1) Bent u door de Franse overheid op de hoogte gebracht van deze besmettingen?

2) Zijn er gewraakte zaadloten België binnengekomen? Zo ja, welke maatregelen zijn getroffen?

3) Zijn er gelijkaardige analyses uitgevoerd op de ingevoerde zaden? Wat zijn daarvan de resultaten?

Antwoord ontvangen op 13 juli 2015 :

1) Het jaarlijks onderzoeksrapport van het directoraat-generaal Concurrentie, Consumentenzaken en Fraudebestrijding (DGCCRF) in Frankrijk, dat op 8 juni 2015 werd gepubliceerd, maakt inderdaad gewag van vijf partijen zaaizaden die gecontamineerd zijn door een onvoorziene aanwezigheid van minstens 0,1 % genetisch gemodificeerde organisment (GGO), en dit op in totaal zesentachtig analyses.
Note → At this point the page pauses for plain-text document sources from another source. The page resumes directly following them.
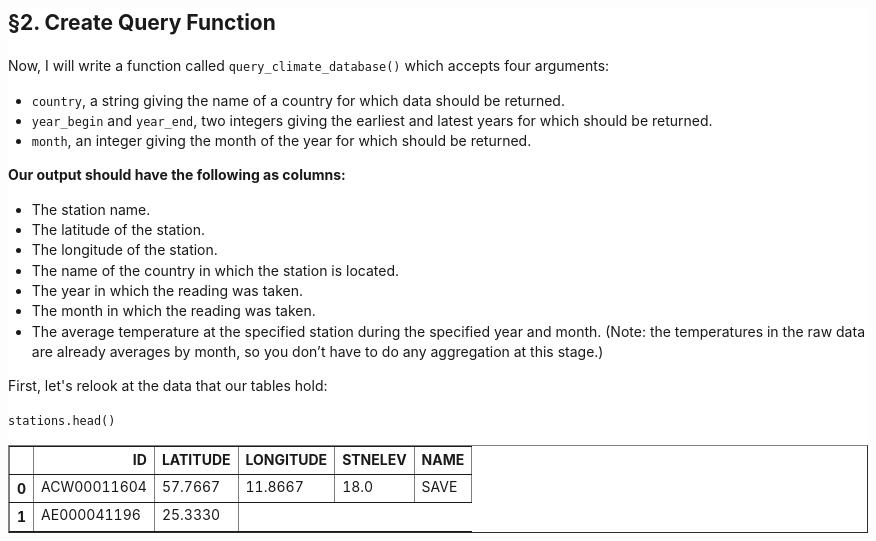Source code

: ## §2. Create Query Function

Now, I will write a function called `query_climate_database()` which accepts four arguments:

- `country`, a string giving the name of a country for which data should be returned.
- `year_begin` and `year_end`, two integers giving the earliest and latest years for which should be returned.
- `month`, an integer giving the month of the year for which should be returned.

**Our output should have the following as columns:**

- The station name.
- The latitude of the station.
- The longitude of the station.
- The name of the country in which the station is located.
- The year in which the reading was taken.
- The month in which the reading was taken.
- The average temperature at the specified station during the specified year and month. (Note: the temperatures in the raw data are already averages by month, so you don’t have to do any aggregation at this stage.)

First, let's relook at the data that our tables hold:


```python
stations.head()
```




<div>
<style scoped>
    .dataframe tbody tr th:only-of-type {
        vertical-align: middle;
    }

    .dataframe tbody tr th {
        vertical-align: top;
    }

    .dataframe thead th {
        text-align: right;
    }
</style>
<table border="1" class="dataframe">
  <thead>
    <tr style="text-align: right;">
      <th></th>
      <th>ID</th>
      <th>LATITUDE</th>
      <th>LONGITUDE</th>
      <th>STNELEV</th>
      <th>NAME</th>
    </tr>
  </thead>
  <tbody>
    <tr>
      <th>0</th>
      <td>ACW00011604</td>
      <td>57.7667</td>
      <td>11.8667</td>
      <td>18.0</td>
      <td>SAVE</td>
    </tr>
    <tr>
      <th>1</th>
      <td>AE000041196</td>
      <td>25.3330</td>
Momenteel is er voor dergelijke besmettingen geen tolerantiedrempel vastgelegd in de Europese wetgeving. Frankrijk heeft deze gevallen niet aan België gemeld.
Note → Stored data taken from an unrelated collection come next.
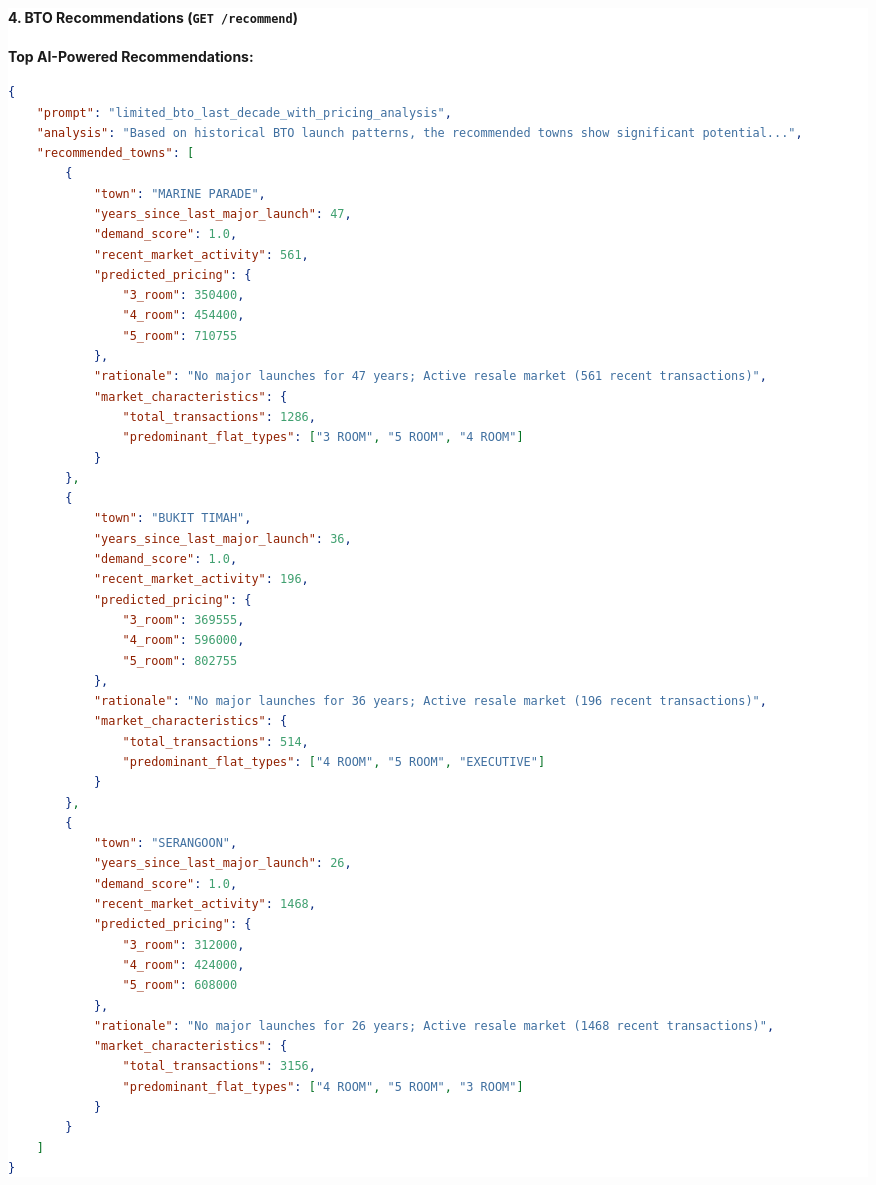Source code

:#### 4. **BTO Recommendations** (`GET /recommend`)

**Top AI-Powered Recommendations:**
```json
{
    "prompt": "limited_bto_last_decade_with_pricing_analysis",
    "analysis": "Based on historical BTO launch patterns, the recommended towns show significant potential...",
    "recommended_towns": [
        {
            "town": "MARINE PARADE",
            "years_since_last_major_launch": 47,
            "demand_score": 1.0,
            "recent_market_activity": 561,
            "predicted_pricing": {
                "3_room": 350400,
                "4_room": 454400, 
                "5_room": 710755
            },
            "rationale": "No major launches for 47 years; Active resale market (561 recent transactions)",
            "market_characteristics": {
                "total_transactions": 1286,
                "predominant_flat_types": ["3 ROOM", "5 ROOM", "4 ROOM"]
            }
        },
        {
            "town": "BUKIT TIMAH",
            "years_since_last_major_launch": 36,
            "demand_score": 1.0,
            "recent_market_activity": 196,
            "predicted_pricing": {
                "3_room": 369555,
                "4_room": 596000,
                "5_room": 802755
            },
            "rationale": "No major launches for 36 years; Active resale market (196 recent transactions)",
            "market_characteristics": {
                "total_transactions": 514,
                "predominant_flat_types": ["4 ROOM", "5 ROOM", "EXECUTIVE"]
            }
        },
        {
            "town": "SERANGOON",
            "years_since_last_major_launch": 26,
            "demand_score": 1.0,
            "recent_market_activity": 1468,
            "predicted_pricing": {
                "3_room": 312000,
                "4_room": 424000,
                "5_room": 608000
            },
            "rationale": "No major launches for 26 years; Active resale market (1468 recent transactions)",
            "market_characteristics": {
                "total_transactions": 3156,
                "predominant_flat_types": ["4 ROOM", "5 ROOM", "3 ROOM"]
            }
        }
    ]
}
```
2) Volgens het rapport van het DGCCRF waren de vijf betrokken partijen bestemd voor de Franse of Spaanse markt, wat verklaart waarom deze gevallen niet aan België werden gemeld.
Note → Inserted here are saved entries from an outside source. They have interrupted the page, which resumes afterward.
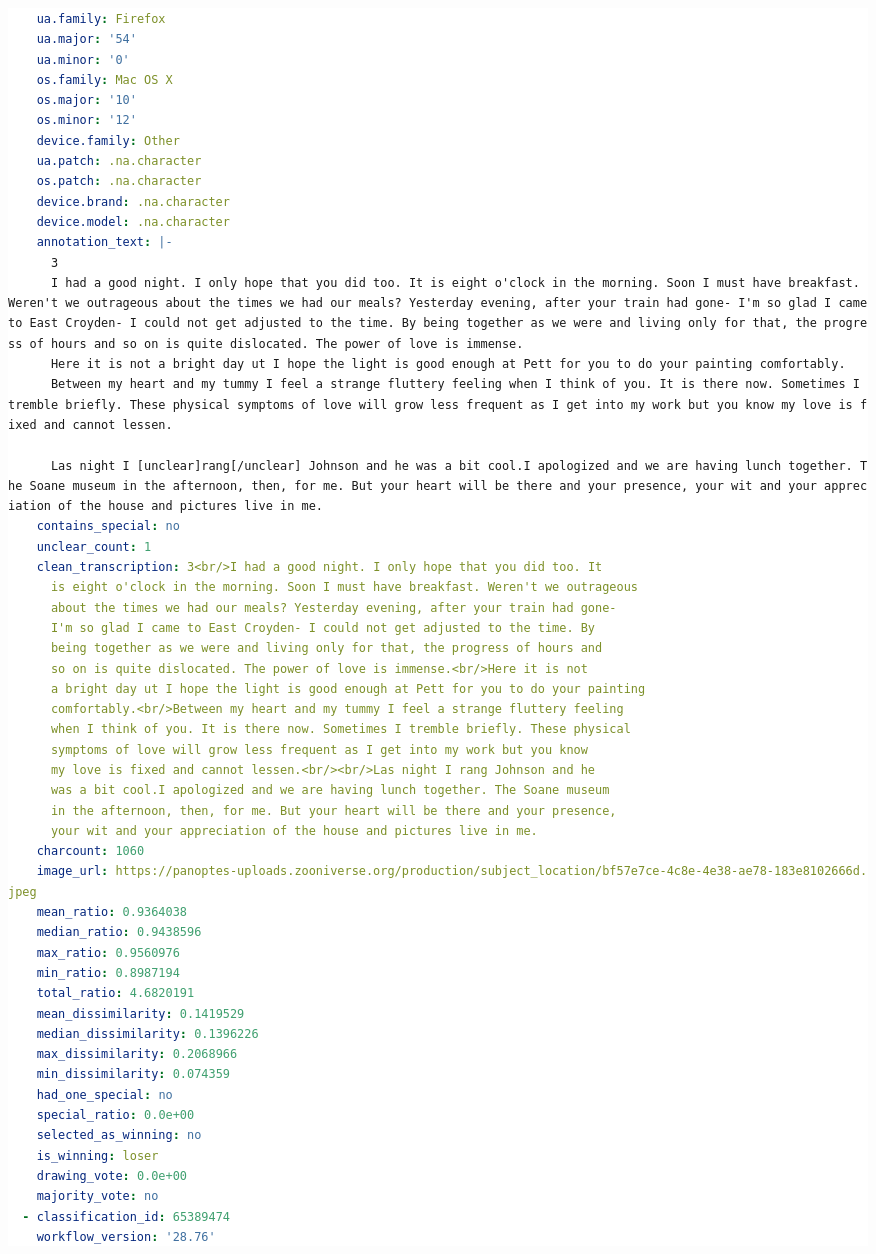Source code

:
 ```yaml
    ua.family: Firefox
    ua.major: '54'
    ua.minor: '0'
    os.family: Mac OS X
    os.major: '10'
    os.minor: '12'
    device.family: Other
    ua.patch: .na.character
    os.patch: .na.character
    device.brand: .na.character
    device.model: .na.character
    annotation_text: |-
      3
      I had a good night. I only hope that you did too. It is eight o'clock in the morning. Soon I must have breakfast. Weren't we outrageous about the times we had our meals? Yesterday evening, after your train had gone- I'm so glad I came to East Croyden- I could not get adjusted to the time. By being together as we were and living only for that, the progress of hours and so on is quite dislocated. The power of love is immense.
      Here it is not a bright day ut I hope the light is good enough at Pett for you to do your painting comfortably.
      Between my heart and my tummy I feel a strange fluttery feeling when I think of you. It is there now. Sometimes I tremble briefly. These physical symptoms of love will grow less frequent as I get into my work but you know my love is fixed and cannot lessen.

      Las night I [unclear]rang[/unclear] Johnson and he was a bit cool.I apologized and we are having lunch together. The Soane museum in the afternoon, then, for me. But your heart will be there and your presence, your wit and your appreciation of the house and pictures live in me.
    contains_special: no
    unclear_count: 1
    clean_transcription: 3<br/>I had a good night. I only hope that you did too. It
      is eight o'clock in the morning. Soon I must have breakfast. Weren't we outrageous
      about the times we had our meals? Yesterday evening, after your train had gone-
      I'm so glad I came to East Croyden- I could not get adjusted to the time. By
      being together as we were and living only for that, the progress of hours and
      so on is quite dislocated. The power of love is immense.<br/>Here it is not
      a bright day ut I hope the light is good enough at Pett for you to do your painting
      comfortably.<br/>Between my heart and my tummy I feel a strange fluttery feeling
      when I think of you. It is there now. Sometimes I tremble briefly. These physical
      symptoms of love will grow less frequent as I get into my work but you know
      my love is fixed and cannot lessen.<br/><br/>Las night I rang Johnson and he
      was a bit cool.I apologized and we are having lunch together. The Soane museum
      in the afternoon, then, for me. But your heart will be there and your presence,
      your wit and your appreciation of the house and pictures live in me.
    charcount: 1060
    image_url: https://panoptes-uploads.zooniverse.org/production/subject_location/bf57e7ce-4c8e-4e38-ae78-183e8102666d.jpeg
    mean_ratio: 0.9364038
    median_ratio: 0.9438596
    max_ratio: 0.9560976
    min_ratio: 0.8987194
    total_ratio: 4.6820191
    mean_dissimilarity: 0.1419529
    median_dissimilarity: 0.1396226
    max_dissimilarity: 0.2068966
    min_dissimilarity: 0.074359
    had_one_special: no
    special_ratio: 0.0e+00
    selected_as_winning: no
    is_winning: loser
    drawing_vote: 0.0e+00
    majority_vote: no
  - classification_id: 65389474
    workflow_version: '28.76'
```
3) Er werden vroeger gelijkaardige analyses gerealiseerd door de Gewesten, die bevoegd zijn voor de kwaliteit van de zaaizaden, vooral gericht op de zaaizaden geïmporteerd uit derde landen die GGO’s produceren. Daarbij werd de aandacht gevestigd op enkele geïsoleerde gevallen van de aanwezigheid van sporen van GGO’s die niet toegelaten zijn voor teelt in de Europese Unie. De Gewesten hebben vervolgens deze controles stopgezet en het federale niveau gevraagd ter zake tussen te komen, omdat het op de markt brengen van GGO’s een federale bevoegdheid is. Eind 2014 werd er dus een protocol ontwikkeld en ondertekend tussen de federale overheidsdienst (FOD) Volksgezondheid, Veiligheid van de voedselketen en Leefmilieu en de Gewesten teneinde een uniform en doeltreffend controlebeleid toe te passen met betrekking tot de aanwezigheid van GGO’s in zaaizaden en ander voortplantingsmateriaal dat in België op de markt wordt gebracht. Dat protocol voorziet in een jaarlijks overlegd controleplan dat momenteel wordt uitgewerkt en dat analyses moet plannen in functie van de potentiële risico’s. Dit controleplan vergt overleg tussen het federale niveau en de Gewesten zowel over de inhoud als over de toepassing ervan teneinde zo veel mogelijk het principe van het uniek loket te respecteren. Het controleplan 2016 zal, zoals in het protocol is bepaald, uiterlijk op 30 november 2015 beschikbaar zijn.

Momenteel is het risico in België relatief laag om loten van zaaizaden te hebben die GGO’s bevatten die niet toegelaten zijn voor teelt, omdat de invoer van zaaizaden bijna uitsluitend afkomstig is van andere landen van de Europese Unie, die onderworpen zijn aan de verplichting om zaaizaden te certificeren.